◆ Passage for review ◆
******

If you are going to finance through a bank, there are terms that can vary depending on the market or situation you are in. Let me explain. When I first started, my first loan was on a 20 year am with the rates changing every five years at about a 4.5 - 5% interest. These aren’t great terms, but I didn’t know any better. Also, I needed to build that relationship. The bank wasn’t willing to give me the best deal because I was unknown to them. They weren’t sure whether I would be a good borrower, so I got bad terms. I’ve now built up a good relationship and reputation with the bank so I get a 25 year am instead of 20. I have a balloon payment at 10 years and have my rate locked for the first 10 years. I’ve gotten down to a 3.6% interest rate. My origination is substantially less than it was when I started. As you can see, there are many facets to your rates and terms. You have to have a general idea of where these will be so you can analyze a deal. This is why the pre-approval is important, you will get an idea of the worst case scenario as far as the rates and terms. Then when you find that home run deal for your first property, you’ll still make it work and make money even though the terms aren’t the greatest.

******

◆ Data records ◆
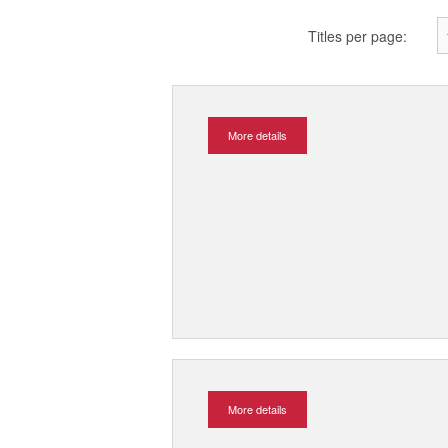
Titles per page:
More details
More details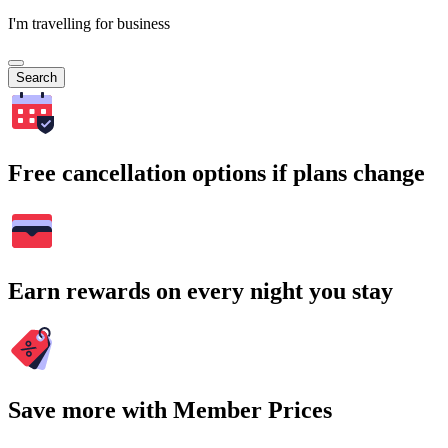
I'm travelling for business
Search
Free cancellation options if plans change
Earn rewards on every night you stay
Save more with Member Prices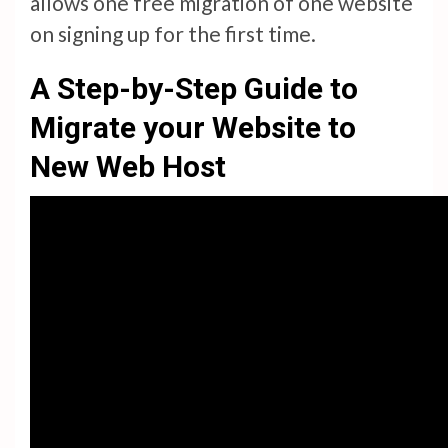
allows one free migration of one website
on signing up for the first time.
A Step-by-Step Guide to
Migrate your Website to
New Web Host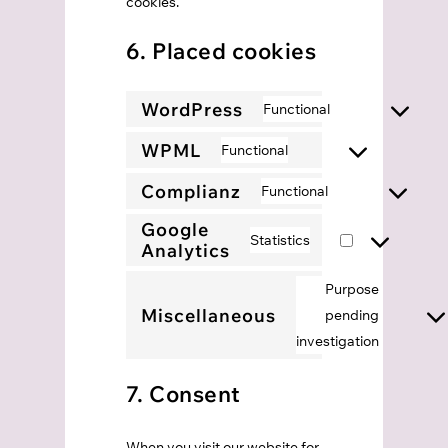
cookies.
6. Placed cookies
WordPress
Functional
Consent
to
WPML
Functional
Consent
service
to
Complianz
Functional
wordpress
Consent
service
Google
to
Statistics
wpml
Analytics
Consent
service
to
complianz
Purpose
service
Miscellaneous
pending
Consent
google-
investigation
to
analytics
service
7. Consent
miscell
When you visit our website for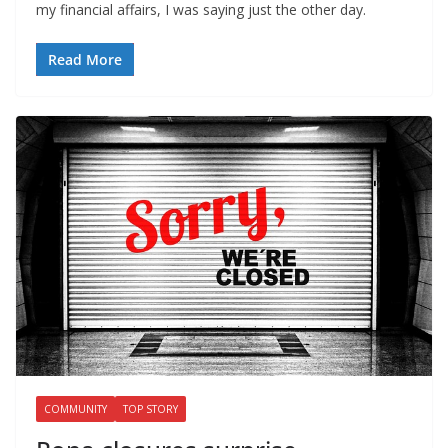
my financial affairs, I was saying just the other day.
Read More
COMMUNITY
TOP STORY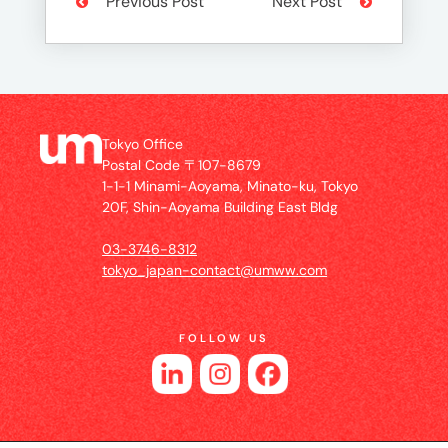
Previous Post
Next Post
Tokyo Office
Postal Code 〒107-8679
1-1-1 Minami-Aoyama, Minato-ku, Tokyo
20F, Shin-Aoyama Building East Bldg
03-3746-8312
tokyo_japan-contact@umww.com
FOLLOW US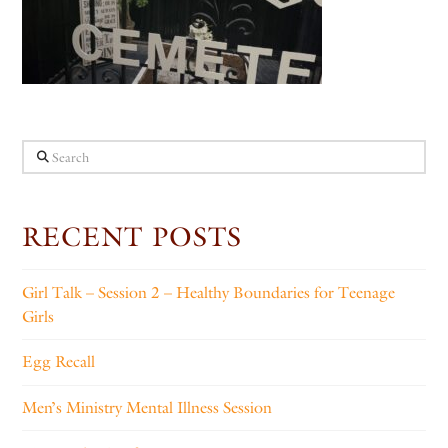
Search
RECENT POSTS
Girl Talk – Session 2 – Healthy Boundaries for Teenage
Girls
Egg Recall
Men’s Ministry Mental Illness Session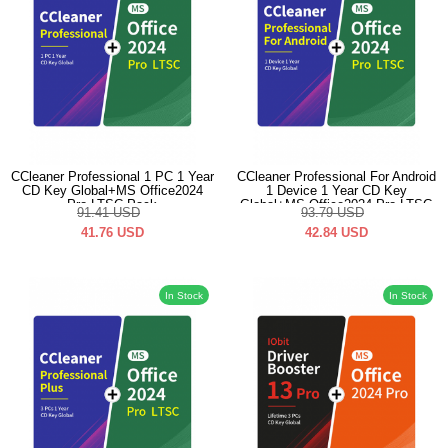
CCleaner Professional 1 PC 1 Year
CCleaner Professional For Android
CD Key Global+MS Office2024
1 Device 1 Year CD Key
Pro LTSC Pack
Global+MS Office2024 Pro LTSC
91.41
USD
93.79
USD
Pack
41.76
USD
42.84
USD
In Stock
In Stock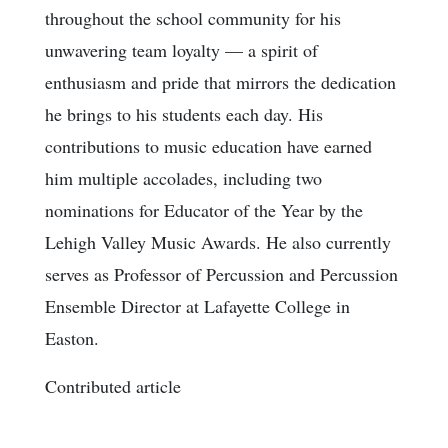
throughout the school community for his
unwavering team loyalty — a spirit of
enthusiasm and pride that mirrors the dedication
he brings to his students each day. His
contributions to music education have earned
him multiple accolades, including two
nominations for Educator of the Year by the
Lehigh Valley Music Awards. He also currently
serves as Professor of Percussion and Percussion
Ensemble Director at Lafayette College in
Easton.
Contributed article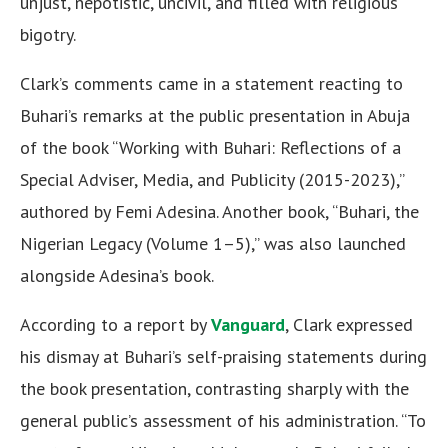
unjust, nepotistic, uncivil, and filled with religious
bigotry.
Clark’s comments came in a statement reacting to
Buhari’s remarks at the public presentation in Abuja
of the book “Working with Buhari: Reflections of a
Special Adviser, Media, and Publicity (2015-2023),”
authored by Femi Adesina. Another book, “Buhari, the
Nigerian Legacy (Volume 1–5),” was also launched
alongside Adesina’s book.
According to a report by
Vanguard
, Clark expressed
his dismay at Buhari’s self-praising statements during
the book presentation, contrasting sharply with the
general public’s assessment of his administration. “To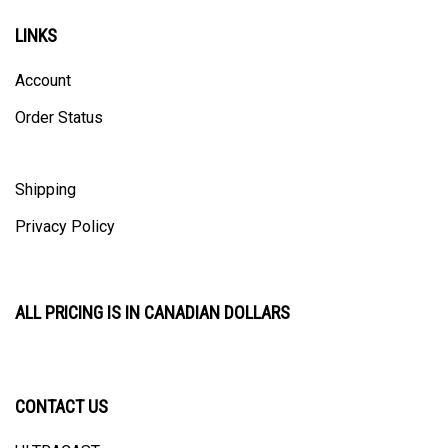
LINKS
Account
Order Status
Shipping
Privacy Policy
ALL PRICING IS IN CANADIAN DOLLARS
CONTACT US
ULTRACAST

******

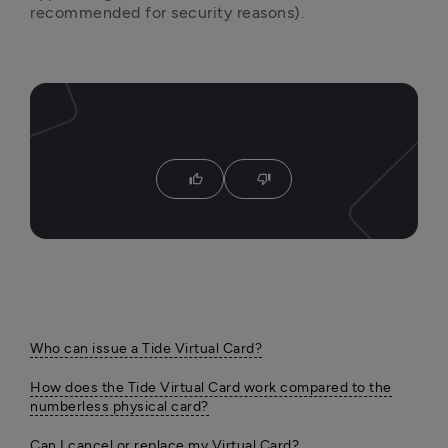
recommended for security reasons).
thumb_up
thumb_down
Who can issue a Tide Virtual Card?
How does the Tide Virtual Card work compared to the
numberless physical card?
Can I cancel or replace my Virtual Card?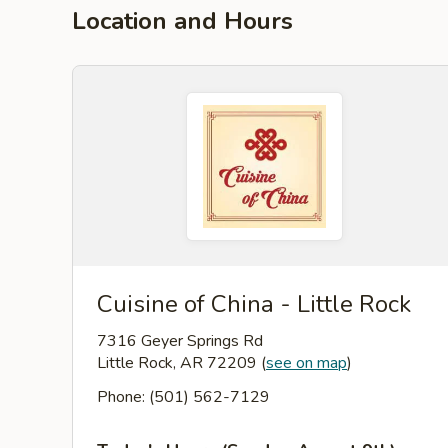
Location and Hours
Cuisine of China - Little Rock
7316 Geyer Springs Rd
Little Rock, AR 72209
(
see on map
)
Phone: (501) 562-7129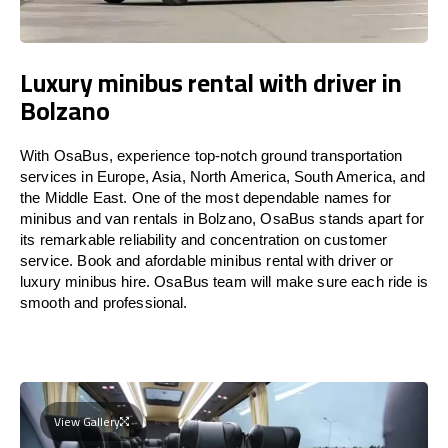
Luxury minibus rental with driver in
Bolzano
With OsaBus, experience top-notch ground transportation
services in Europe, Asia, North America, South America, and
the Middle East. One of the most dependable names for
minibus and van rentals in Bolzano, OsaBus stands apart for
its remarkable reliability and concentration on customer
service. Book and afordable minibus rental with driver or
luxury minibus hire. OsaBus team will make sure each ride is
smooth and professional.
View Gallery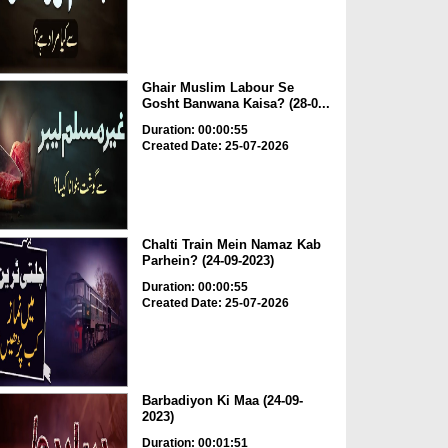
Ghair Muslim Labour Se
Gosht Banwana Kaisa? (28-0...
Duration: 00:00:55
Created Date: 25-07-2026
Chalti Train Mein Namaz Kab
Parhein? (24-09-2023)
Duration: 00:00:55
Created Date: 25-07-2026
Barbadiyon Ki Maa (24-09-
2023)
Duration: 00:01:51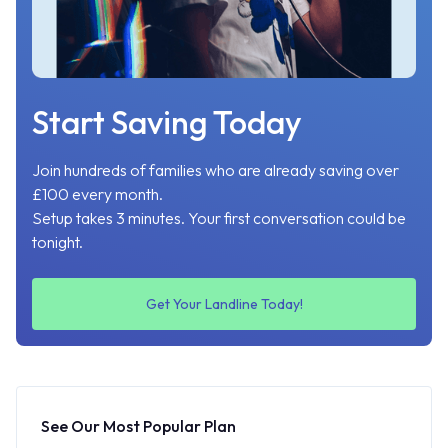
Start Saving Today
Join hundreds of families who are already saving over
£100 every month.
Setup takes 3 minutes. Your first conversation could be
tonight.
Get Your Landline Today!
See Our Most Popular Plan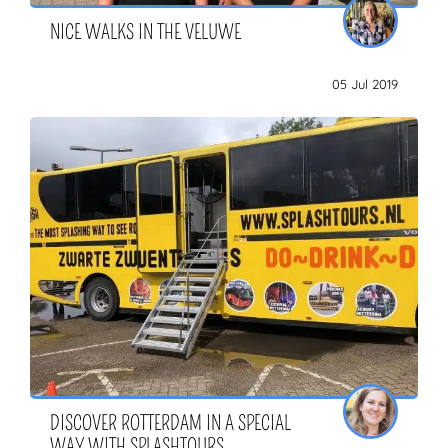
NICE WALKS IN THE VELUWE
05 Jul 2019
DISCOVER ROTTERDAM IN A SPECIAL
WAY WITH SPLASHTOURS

******

◆ Check your understanding ◆
A) In the passage on bank financing terms, what interest rate has the writer now gotten down to?
B) Please carry on the passage on bank financing terms, picking up after its final sentence.
The material was taken from a source separate from the passage on bank financing terms.

◆ Solved problems ◆
A) 3.6%.

B)
When I’m looking at properties, I want a C+ property or better in a C+ area or better. Look at some of my articles/videos to learn more about what a C+ property is. Bottom line, it needs to be a decent property. I’m not going to go into the slumlord realm. I like to buy older properties in markets with strong demand. That means I want to go into a market where there are no vacancies. I want to be in an area where every unit is full because everyone is looking for that kind of property. I like to be at the bottom of the market for that square footage or number of bedrooms. A lot of times people will go into an A+ property and they’re at the very top of the market. In an area where the bottom end is $900 and the top end is worth $1500 but the top end is brand new, nice finishes, etc. I like to be on the bottom end because it is protected if the market drops. There will always be a need for the lower end properties, whereas the top end will have to drop rent to stay full if the market plummets. If the bottom end property has to drop rent prices, it will be smaller percentage wise compared to the nicest places.
There are lots of opinions on property types, but I’ll tell you more about why I like the C+ lower end properties. I like this type of property for rentals because there are usually lots of value-add opportunities. There might be old owners that have it mismanaged or misrented. I can go in, buy the property, and increase rents pretty immediately. That is an instant value-add and I’m never overpaying for a property. I can usually find something with 15 - 20% cash on cash return by the time that I’ve owned it for a year. I can get there by bumping rents, adding value to the property in some way to get an even larger buffer. So I’ve got that minimum, but I try to get higher if I can. It’s important to me to have opportunity in this realm vs. going into a new construction or recently built apartment complexes.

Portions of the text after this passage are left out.